GIVEN EXERCISE A
How would you restate, more briefly, the bullet in the page text below that begins "As noted, the Proposed Regulations provide special rules" while keeping its main facts?

PAGE TEXT
• • • • • • •
The Proposed Regulations would make several clarifications about REITs.

  • The ATI for a REIT would be computed without regard to the dividends paid deduction, thus eliminating concerns by some REIT practitioners that a REIT (that is otherwise subject to Section 469(c)(7)) would have little or no ATI (especially for years beginning on or after January 1, 2022 when depreciation deductions are taken into account in computing ATI) since REITs generally obtain a dividends paid deduction to completely offset their taxable income (computed before the dividends paid deduction).
  • A REIT's earnings and profits would be reduced in the tax year or years in which the business interest expense was deductible, as contrasted with the year in which the interest expense is incurred.
  • As noted, the Proposed Regulations provide special rules for REITs regarding electing RPTBs. For REITs that own shares in other REITs (lower-tier REITs), the Proposed Regulations provide that the partnership look-through rule previously described shall be applied to the REIT's adjusted basis in its lower-tier REIT shares as though the lower-tier REIT were a partnership.
• • • • • • •
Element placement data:
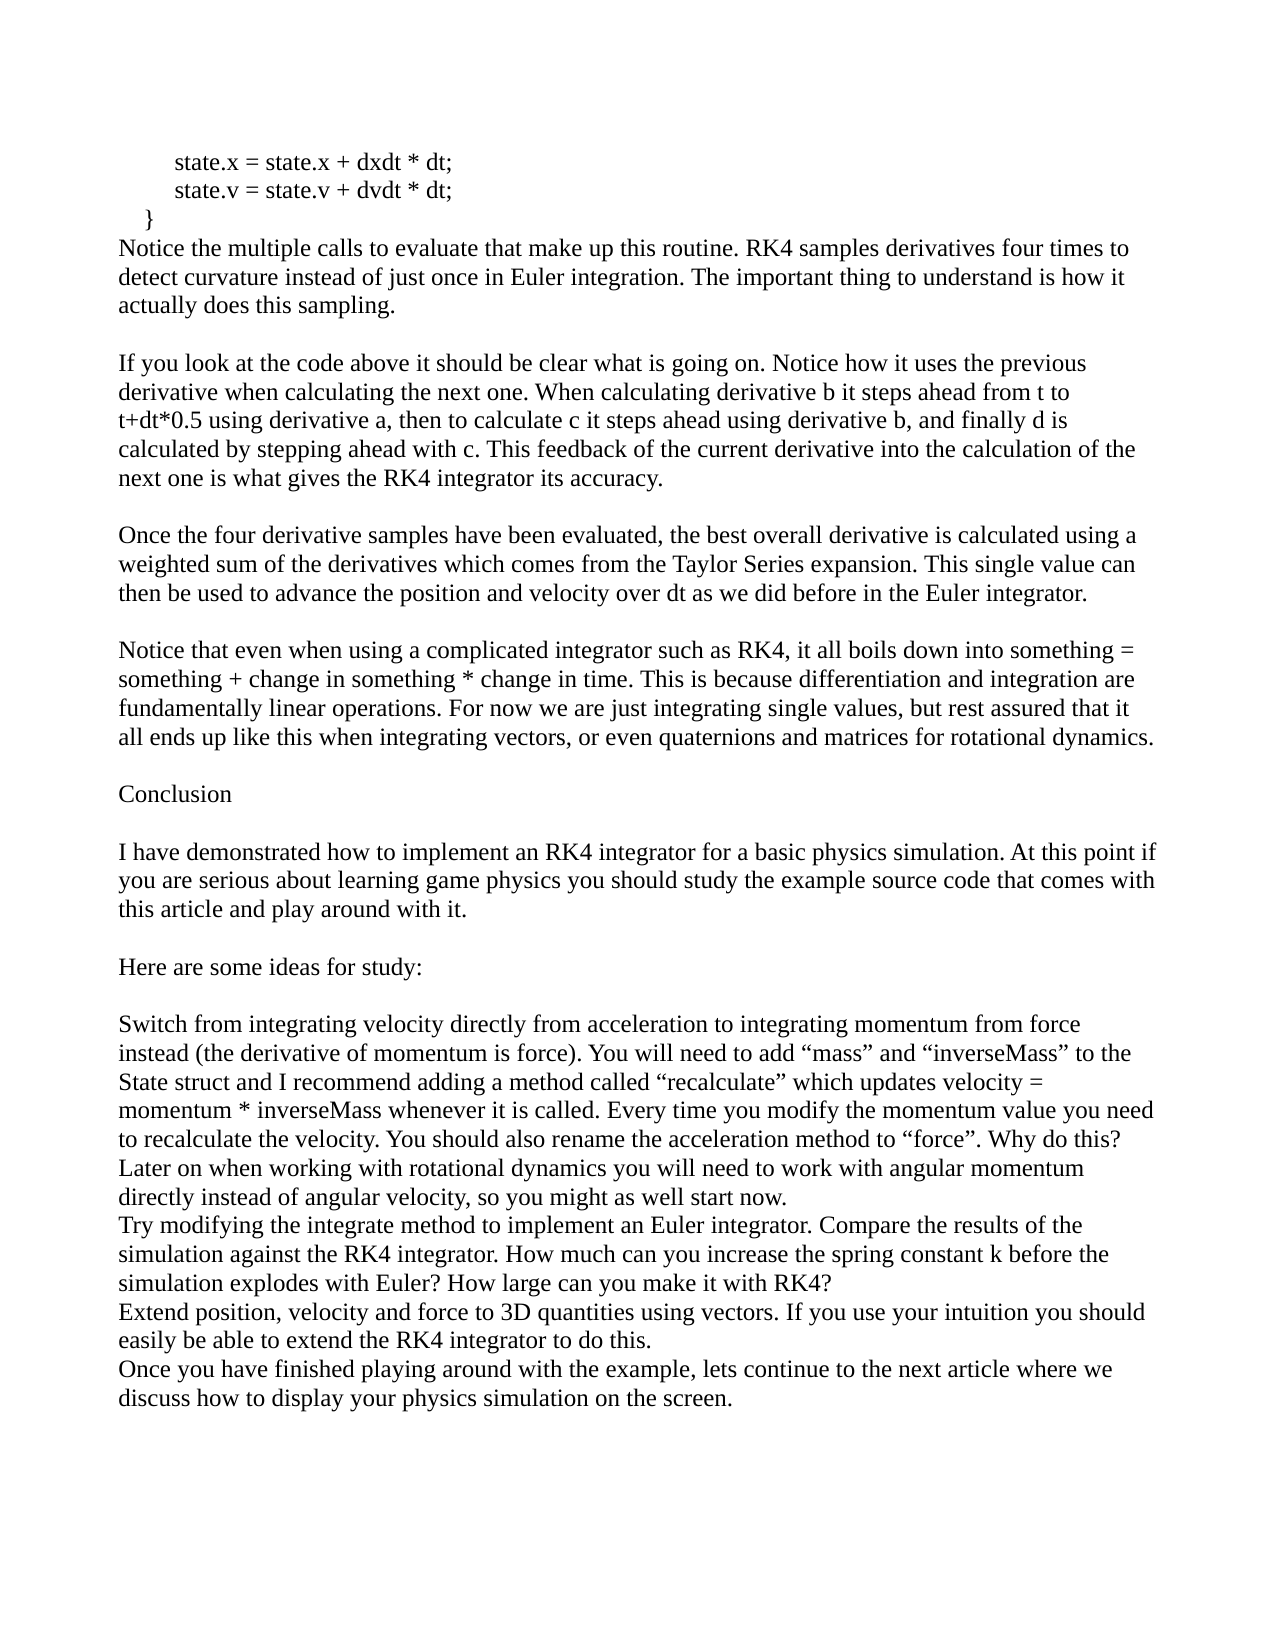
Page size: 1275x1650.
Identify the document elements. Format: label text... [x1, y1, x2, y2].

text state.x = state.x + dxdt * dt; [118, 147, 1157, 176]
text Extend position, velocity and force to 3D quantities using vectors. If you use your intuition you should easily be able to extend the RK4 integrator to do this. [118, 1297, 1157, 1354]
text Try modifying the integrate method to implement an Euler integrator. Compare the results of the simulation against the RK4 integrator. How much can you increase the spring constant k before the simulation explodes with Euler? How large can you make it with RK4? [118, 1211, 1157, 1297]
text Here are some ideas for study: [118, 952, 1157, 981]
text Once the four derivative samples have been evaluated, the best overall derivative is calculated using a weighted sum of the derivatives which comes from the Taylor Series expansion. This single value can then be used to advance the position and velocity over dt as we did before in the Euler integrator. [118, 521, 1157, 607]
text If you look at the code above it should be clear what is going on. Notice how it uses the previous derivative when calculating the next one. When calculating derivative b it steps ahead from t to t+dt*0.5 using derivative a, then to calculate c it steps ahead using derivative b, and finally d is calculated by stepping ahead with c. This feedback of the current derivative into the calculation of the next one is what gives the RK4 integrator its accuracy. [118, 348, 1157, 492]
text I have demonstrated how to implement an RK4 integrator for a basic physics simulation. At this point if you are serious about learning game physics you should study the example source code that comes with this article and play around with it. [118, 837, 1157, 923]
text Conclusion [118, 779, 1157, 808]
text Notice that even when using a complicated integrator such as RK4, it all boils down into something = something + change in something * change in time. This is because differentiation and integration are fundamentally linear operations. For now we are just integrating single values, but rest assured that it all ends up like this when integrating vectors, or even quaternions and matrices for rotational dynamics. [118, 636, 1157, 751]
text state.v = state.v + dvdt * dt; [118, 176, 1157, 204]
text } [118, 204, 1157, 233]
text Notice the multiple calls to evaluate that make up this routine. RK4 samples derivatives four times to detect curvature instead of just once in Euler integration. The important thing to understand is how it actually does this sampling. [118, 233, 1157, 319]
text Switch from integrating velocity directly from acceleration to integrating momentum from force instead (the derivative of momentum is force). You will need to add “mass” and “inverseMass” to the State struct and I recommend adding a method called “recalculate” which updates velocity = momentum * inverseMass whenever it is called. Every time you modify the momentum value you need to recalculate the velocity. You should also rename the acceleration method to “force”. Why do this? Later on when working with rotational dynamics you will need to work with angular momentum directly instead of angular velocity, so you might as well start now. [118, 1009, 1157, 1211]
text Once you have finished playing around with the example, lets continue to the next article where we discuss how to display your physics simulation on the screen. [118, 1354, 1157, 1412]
• • • • • • •
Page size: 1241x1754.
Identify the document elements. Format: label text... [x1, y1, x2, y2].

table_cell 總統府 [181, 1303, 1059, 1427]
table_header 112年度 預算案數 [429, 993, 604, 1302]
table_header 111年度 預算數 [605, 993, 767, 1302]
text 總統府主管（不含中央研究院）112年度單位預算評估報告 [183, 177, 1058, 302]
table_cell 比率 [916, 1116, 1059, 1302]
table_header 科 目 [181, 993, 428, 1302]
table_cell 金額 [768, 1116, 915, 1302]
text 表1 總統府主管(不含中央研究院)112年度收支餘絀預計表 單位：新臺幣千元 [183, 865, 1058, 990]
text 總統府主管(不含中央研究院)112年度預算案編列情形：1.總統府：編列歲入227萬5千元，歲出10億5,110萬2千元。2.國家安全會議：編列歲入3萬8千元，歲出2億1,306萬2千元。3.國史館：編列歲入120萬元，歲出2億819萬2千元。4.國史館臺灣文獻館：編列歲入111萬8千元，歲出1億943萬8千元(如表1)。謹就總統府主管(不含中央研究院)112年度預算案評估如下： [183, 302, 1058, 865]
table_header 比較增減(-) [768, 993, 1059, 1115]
• • • • • • •
GIVEN EXERCISE B
Can you copy, character for character, the lines of the records above starting with the line containing "table_cell 總統府 [181, 1303, 1059, 1427]" and going on through the line containing "text 表1 總統府主管(不含中央研究院)112年度收支餘絀預計表", including both of those lines?

WRITTEN REPLY A
The Proposed Regulations give REITs special rules on electing RPTBs. If a REIT owns shares in another REIT (a lower-tier REIT), the previously described partnership look-through rule applies to the REIT's adjusted basis in those shares, treating the lower-tier REIT as if it were a partnership.

WRITTEN REPLY B
table_cell 總統府 [181, 1303, 1059, 1427]
table_header 112年度 預算案數 [429, 993, 604, 1302]
table_header 111年度 預算數 [605, 993, 767, 1302]
text 總統府主管（不含中央研究院）112年度單位預算評估報告 [183, 177, 1058, 302]
table_cell 比率 [916, 1116, 1059, 1302]
table_header 科 目 [181, 993, 428, 1302]
table_cell 金額 [768, 1116, 915, 1302]
text 表1 總統府主管(不含中央研究院)112年度收支餘絀預計表 單位：新臺幣千元 [183, 865, 1058, 990]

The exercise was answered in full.